Agora o nosso vasto recipiente se torna um caldeirão, um cadinho, o antanor dos alquimistas. Com o fogo do nosso desejo, motivação, intenção e força vital, e o vento do nosso fluxo mental ágil e sempre em movimento, colocamos os queimadores no máximo. Com ou sem as sílabas mágicas de Om Ah pendurado, pensamos que todo esse material começa a cozinhar em fogo alto: ele derrete e se dissolve, emitindo fumaça e vapores em espiral de nossas aspirações intensas e intenções mais elevadas. Eles flutuam no universo, convidando e evocando as formas mais elevadas de energia iluminada e de boa vontade consciente, seja qual for a forma que você concebeu dessas forças espirituais. Por sua vez, o nosso cadinho é inundado com energia de uma ordem totalmente diferente. Aquilo com que estamos infundindo nossa grande sopa é o que se chama Jinlab em tibetano. Isto é frequentemente traduzido como “bênção”, mas significa literalmente “ondas de graça”, frequências de bênção. Que sejam budistas, hindus, cristãos, taoístas ou outros, mas que esta desastrosa confusão do samsara seja santificada e revertida à sua verdadeira natureza.

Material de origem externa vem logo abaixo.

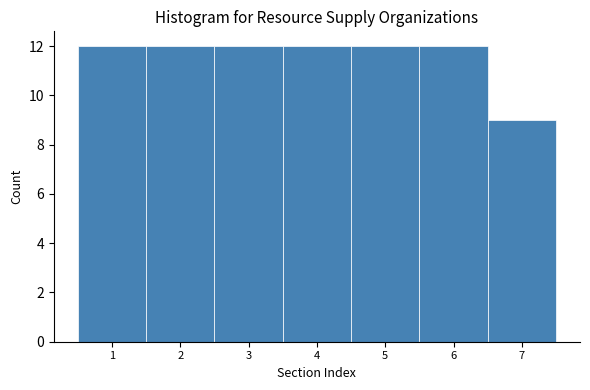

What is the height of the bar covering 4.5 to 5.5 on the x-axis? The values are not printed on the chart, so give them approximately, as read against the axis.

12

Neste ponto, é importante pensar, ver com os olhos da mente ou experimentar diretamente os Cinco Elementos em sua forma purificada como cinco luzes coloridas, padrões luminosos de inteligência, informação e construção de mundo. Toda a cidade podre e suas lembranças ruins, as pessoas más, as situações disfuncionais, as feridas antigas, são todas fabricadas com configurações Elementais impuras e de baixo nível. Convertemos tudo isso em ouro alquímico, ou seja, as Cinco Sabedorias em suas polaridades masculina e feminina. O yin e o yang da existência são vistos em seu arranjo pentad purificado. Embora esta possa ser uma visualização para começar, quando estivermos familiarizados com o processo, ele começará a fluir por conta própria, muito naturalmente. Reserve um tempo para descansar um pouco com este novo estado de coisas, experimentando todo aquele carma anteriormente emaranhado como agora um arco-íris feliz e penetrante de diversão Elemental.

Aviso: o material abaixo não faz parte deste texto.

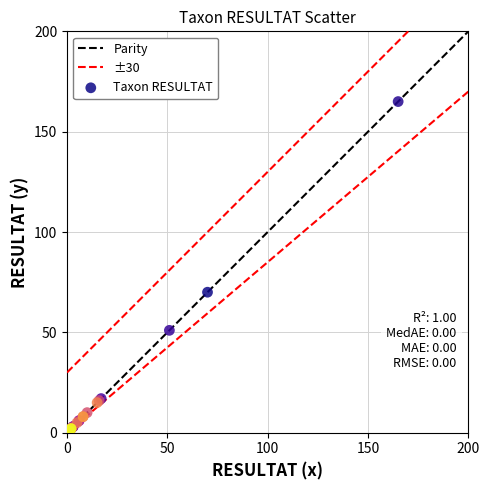

What Y value in the scatter plot is closest to 83?

70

Alguns benefícios desta prática são óbvios, outros nem tanto. É prático e pode ser aplicado em qualquer lugar, em qualquer situação, bem como na privacidade do seu espaço de meditação. Ele foi projetado para mudar fundamentalmente a forma como você percebe as situações, o mundo e a si mesmo nele. Com o tempo, isso realmente eliminará as complicações cármicas e o apego a velhos traumas. Mas o que pode ser inesperado é que isso pode realmente mudar essas próprias situações físicas em tempo real. Se houver um problema contínuo, um conflito ou obstáculo arrastado e não resolvido, fazer esta prática (mesmo que apenas um pouco) pode, por vezes, produzir mudanças dramáticas. Afinal, o Tantra não é apenas um “processo de visualização” ou exercício de pensamento imaginativo. Essa abordagem da capacidade da mente tem uma visão muito ocidental/materialista e é muito errônea. A mente, quando ligada ao seu aspecto Sabedoria, é imensamente poderosa. Até mesmo o intelecto mundano tem grande poder, mas deve funcionar através de ações, palavras, sentimentos. As Cinco Sabedorias trabalham em todos esses níveis, é claro, mas também diretamente com energias fundamentais. Eles alteram a rede de informações e o eletromagnetismo que está por trás dos eventos no mundo físico. E assim pode haver mudanças fundamentais na matriz das nossas vidas, em situações que normalmente estão fora do nosso alcance.

O sofrimento nas suas infinitas formas, incluindo a velhice, a doença e a morte, são inevitáveis. Os oito dharmas mundanos, no entanto, (perda e ganho, renome e infâmia, prazer e dor, louvor e culpa) perdem o seu imenso domínio sobre nós quando temos o conhecimento para cozinhar toda a sua narrativa no cadinho da pureza da mente. Os cinco elementos impuros que compõem estas histórias são transformados e entramos num novo tipo de paisagem interior, a distinção tântrica que muda tudo.